• Quoted passage:
Bookmonger: Gazing in wonder at the stars, universe

Published 11:30 pm Wednesday, September 18, 2019

With the start of school, many children may be feeling stressed as they try to figure out how to deal with their new teachers, new classmates and new challenges.

So here’s a wonderful new book that might put things in helpful perspective: “Just Right: Searching for the Goldilocks Planet” is a book of science and wonder.

Written by Bellevue, Washington children’s author Curtis Manley and illustrated by artist Jessica Lanan, this book wastes no time. It begins on the inside of the front cover with an indigo, star-speckled backdrop and a timeline illustrating the history of human discoveries about Earth’s place in the universe.

We learn that in around 350 BCE, the Greek philosopher Aristotle asserted that Earth was spherical, not flat (he got that part right), and that everything in the sky revolved around Earth (he got that part wrong). Even though his idea received pushback a century later from another Greek philosopher, Aristarchus of Samos, Aristotle’s view prevailed for the next thousand years.

Thank goodness Copernicus came along in 1543 – using mathematical calculations, he figured that the Earth orbited the sun – a major step forward – but he made the mistaken assumption that the sun was the center of the universe.

• Recorded information:
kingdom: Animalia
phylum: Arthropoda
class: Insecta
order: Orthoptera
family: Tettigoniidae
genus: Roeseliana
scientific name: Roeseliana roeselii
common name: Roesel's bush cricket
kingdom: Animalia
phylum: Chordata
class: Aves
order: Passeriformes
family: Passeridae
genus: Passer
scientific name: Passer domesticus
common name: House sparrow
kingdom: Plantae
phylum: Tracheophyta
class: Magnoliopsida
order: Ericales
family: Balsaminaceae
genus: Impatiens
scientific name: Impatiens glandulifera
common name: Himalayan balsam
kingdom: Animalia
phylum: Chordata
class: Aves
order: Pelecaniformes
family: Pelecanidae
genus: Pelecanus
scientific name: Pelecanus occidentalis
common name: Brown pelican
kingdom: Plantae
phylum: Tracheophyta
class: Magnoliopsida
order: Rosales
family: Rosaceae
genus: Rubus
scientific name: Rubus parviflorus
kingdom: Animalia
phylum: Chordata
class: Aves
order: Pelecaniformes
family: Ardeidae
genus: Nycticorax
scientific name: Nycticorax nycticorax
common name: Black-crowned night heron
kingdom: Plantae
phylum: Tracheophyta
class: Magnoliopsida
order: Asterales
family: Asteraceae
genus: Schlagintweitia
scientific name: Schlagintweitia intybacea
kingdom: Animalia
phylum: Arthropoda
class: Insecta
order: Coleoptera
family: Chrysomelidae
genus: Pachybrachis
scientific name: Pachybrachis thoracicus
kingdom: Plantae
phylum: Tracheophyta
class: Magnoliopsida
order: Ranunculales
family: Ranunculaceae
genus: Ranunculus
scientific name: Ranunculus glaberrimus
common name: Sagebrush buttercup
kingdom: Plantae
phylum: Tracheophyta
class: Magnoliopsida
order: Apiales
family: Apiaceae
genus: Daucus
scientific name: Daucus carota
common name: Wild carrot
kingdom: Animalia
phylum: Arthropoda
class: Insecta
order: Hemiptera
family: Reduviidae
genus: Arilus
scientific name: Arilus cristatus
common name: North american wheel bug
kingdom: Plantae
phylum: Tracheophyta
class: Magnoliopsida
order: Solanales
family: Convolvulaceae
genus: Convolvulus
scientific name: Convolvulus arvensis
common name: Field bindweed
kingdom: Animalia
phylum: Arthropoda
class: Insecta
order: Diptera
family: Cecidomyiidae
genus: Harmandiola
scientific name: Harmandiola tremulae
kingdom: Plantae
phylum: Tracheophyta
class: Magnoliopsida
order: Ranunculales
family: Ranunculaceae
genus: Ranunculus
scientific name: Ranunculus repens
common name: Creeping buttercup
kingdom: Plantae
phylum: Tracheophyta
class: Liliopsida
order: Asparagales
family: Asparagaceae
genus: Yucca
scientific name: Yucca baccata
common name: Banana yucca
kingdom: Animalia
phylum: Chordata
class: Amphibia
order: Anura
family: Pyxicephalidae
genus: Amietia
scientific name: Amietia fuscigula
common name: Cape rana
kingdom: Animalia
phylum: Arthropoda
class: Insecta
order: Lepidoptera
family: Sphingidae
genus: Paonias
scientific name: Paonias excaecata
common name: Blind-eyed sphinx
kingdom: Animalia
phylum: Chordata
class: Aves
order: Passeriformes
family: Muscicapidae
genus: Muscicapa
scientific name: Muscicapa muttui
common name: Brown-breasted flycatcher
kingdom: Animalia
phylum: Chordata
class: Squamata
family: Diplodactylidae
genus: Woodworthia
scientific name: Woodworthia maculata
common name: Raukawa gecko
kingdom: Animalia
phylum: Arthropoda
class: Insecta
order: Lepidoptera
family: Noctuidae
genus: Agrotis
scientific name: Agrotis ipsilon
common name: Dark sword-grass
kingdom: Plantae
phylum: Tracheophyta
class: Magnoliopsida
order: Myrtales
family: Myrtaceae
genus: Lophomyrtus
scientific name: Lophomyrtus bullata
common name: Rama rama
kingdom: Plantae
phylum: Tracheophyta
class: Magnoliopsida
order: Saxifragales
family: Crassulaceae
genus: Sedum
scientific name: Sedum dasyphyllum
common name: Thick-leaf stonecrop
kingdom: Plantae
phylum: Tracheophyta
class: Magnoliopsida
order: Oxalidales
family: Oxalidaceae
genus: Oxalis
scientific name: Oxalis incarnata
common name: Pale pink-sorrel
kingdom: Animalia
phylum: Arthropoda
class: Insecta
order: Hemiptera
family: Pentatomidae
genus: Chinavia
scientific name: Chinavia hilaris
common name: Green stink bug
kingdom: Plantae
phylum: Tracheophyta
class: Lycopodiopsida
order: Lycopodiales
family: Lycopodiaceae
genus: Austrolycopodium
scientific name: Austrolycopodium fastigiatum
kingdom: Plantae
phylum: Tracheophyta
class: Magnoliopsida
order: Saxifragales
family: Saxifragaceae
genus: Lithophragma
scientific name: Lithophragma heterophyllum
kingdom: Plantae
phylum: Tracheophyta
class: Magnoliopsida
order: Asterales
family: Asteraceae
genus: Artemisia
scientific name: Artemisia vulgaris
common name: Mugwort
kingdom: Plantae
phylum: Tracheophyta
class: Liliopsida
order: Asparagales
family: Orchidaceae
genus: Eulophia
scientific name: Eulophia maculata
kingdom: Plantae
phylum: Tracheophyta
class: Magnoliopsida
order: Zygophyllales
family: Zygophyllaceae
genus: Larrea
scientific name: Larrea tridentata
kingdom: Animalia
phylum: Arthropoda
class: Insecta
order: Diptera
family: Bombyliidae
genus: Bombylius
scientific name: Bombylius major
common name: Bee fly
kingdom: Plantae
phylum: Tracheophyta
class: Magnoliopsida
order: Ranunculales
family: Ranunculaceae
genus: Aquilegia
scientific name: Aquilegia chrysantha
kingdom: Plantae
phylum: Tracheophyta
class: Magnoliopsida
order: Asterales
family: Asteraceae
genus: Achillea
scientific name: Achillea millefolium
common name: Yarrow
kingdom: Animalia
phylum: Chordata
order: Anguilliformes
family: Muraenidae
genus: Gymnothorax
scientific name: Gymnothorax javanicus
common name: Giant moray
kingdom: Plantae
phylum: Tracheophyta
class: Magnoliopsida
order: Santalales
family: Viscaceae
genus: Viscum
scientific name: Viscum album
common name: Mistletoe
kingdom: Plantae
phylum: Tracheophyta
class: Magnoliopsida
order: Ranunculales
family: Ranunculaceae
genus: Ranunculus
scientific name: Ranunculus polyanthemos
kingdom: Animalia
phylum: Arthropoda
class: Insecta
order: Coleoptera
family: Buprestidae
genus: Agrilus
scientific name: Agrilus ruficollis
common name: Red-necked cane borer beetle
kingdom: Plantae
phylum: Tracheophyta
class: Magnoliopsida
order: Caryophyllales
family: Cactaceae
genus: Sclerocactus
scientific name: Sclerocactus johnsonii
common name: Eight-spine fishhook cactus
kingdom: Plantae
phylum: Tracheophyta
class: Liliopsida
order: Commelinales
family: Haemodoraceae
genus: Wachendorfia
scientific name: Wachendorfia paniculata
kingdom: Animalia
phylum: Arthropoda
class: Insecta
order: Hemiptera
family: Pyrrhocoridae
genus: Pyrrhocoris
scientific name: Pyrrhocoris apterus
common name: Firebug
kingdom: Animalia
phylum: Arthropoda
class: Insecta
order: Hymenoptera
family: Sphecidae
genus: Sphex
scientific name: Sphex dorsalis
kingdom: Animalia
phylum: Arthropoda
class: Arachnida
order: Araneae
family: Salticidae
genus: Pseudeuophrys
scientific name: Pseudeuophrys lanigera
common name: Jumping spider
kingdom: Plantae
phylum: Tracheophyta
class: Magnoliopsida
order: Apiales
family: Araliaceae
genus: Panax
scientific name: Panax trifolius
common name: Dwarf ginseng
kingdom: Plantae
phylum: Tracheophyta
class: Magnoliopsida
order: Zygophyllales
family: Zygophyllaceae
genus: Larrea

• List of tasks:
1. Which people are named in the book review?
2. In the records, copy out everything from the line containing "genus: Sedum" down to the line containing "scientific name: Lithophragma heterophyllum", both included.

• Solutions to the exercise:
1.
Curtis Manley
Jessica Lanan
Aristotle
Aristarchus of Samos
Copernicus

2.
genus: Sedum
scientific name: Sedum dasyphyllum
common name: Thick-leaf stonecrop
kingdom: Plantae
phylum: Tracheophyta
class: Magnoliopsida
order: Oxalidales
family: Oxalidaceae
genus: Oxalis
scientific name: Oxalis incarnata
common name: Pale pink-sorrel
kingdom: Animalia
phylum: Arthropoda
class: Insecta
order: Hemiptera
family: Pentatomidae
genus: Chinavia
scientific name: Chinavia hilaris
common name: Green stink bug
kingdom: Plantae
phylum: Tracheophyta
class: Lycopodiopsida
order: Lycopodiales
family: Lycopodiaceae
genus: Austrolycopodium
scientific name: Austrolycopodium fastigiatum
kingdom: Plantae
phylum: Tracheophyta
class: Magnoliopsida
order: Saxifragales
family: Saxifragaceae
genus: Lithophragma
scientific name: Lithophragma heterophyllum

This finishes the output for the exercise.